For anybody reading this from the remote future (which will be next week, considering our 24 hour news cycle), the dispute can be summarized as follows. The current presidential administration attempted to compel religious (particularly Catholic) schools, hospitals, and charities in the United States to provide health insurance which covers contraception for their employees. These institutions balked at this demand, claiming that the president was trampling on their freedom of religion (Catholics authorities indeed have a well-documented history of objecting to people being able to make health choices and moral decisions for themselves). Since it is an election year, the president seems to have backed down.

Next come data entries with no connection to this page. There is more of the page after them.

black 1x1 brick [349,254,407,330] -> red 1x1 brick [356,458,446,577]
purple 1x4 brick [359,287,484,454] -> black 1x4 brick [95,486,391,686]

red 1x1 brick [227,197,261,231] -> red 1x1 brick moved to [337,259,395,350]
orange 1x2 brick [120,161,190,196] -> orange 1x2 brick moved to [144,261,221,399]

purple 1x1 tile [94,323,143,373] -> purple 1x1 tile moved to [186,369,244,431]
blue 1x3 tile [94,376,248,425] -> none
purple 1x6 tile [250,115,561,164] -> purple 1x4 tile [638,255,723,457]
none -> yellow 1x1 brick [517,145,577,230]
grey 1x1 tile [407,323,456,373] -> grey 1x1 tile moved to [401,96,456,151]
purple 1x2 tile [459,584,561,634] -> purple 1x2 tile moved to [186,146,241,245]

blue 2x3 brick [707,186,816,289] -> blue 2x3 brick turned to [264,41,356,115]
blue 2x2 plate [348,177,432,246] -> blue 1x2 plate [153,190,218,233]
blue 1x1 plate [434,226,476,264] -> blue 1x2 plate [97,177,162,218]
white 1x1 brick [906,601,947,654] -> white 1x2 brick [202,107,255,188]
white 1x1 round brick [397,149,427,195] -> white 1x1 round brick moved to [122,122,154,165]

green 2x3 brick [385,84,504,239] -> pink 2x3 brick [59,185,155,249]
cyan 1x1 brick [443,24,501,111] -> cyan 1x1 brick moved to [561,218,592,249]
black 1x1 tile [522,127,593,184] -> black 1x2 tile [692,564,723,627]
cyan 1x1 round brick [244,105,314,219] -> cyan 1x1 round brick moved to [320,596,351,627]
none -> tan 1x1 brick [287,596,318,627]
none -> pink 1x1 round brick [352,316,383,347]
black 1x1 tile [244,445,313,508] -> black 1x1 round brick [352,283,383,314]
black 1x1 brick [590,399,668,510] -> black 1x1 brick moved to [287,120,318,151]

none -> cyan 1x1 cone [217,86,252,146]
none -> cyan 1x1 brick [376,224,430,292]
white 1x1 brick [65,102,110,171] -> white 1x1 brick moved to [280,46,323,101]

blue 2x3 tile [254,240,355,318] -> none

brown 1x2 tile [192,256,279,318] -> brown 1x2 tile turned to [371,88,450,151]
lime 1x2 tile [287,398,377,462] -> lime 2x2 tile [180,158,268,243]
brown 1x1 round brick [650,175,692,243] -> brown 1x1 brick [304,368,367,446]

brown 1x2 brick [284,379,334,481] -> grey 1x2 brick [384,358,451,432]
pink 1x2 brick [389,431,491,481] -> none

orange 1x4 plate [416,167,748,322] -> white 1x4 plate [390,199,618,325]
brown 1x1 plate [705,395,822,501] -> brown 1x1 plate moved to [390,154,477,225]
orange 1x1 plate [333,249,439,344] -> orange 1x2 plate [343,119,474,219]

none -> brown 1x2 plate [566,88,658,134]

There has been a great deal written about this from different political/moral/religious perspectives and it is already the subject of much posturing and political theater. Leaving aside the obvious boon which effective contraception provides for individuals and for society (and the fact that the vast majority of American women, whatever their religion, use some form of contraception), I don’t intend to write about the dust-up per se. If the Catholic Church wishes to force women back to a benighted era of limited reproductive freedom, well, they can make that their (abusive and wrong-headed) position [although the Church has argued that these hospitals, charities, and schools are not solely religious whenever questions of public funding and government assistance have arisen]. There are ways around it, and it doesn’t seem like a long-term winning strategy.
I am troubled instead by the implicit assumptions about health insurance and healthcare which are revealed by this controversy.
The religious (and quasi-religious) organizations claim to be angry because they are forced to pay for a service which is against their conscience. This implies that they are paying for the service! Whatever employers claim, health insurance is really ultimately paid for by employees. It is part of compensation. This is one of the reasons that wages have stagnated in the United States for such a long time. Our salaries are not rising because our health care costs are going up. There is a strong incentive not to leave a job which provides health insurance because an employee can not be guaranteed to find coverage elsewhere, particularly if that employee has a pre-existing condition or works in a field with limited employment options (which is pretty much every field). Ideally all employees adversely affected by the Church’s paternalistic overreach would quit and move to new jobs. Raise your hand if you think that is likely or even possible.
Health costs are rising precipitously while health outcomes are getting worse. People are understandably afraid to leave their jobs in search of better options or to start businesses of their own. The stagnation of job mobility is hurting the American economy and society as a whole.
The reason that people should be mad is not because health insurance allows Catholic institutions coercive control over the lives of people who work for them. People should be angry because the structure of health care in this country gives all large employers an undue hold on the people who work for them. Americans are becoming vassals of their employers thanks to perverse incentives of a broken healthcare system.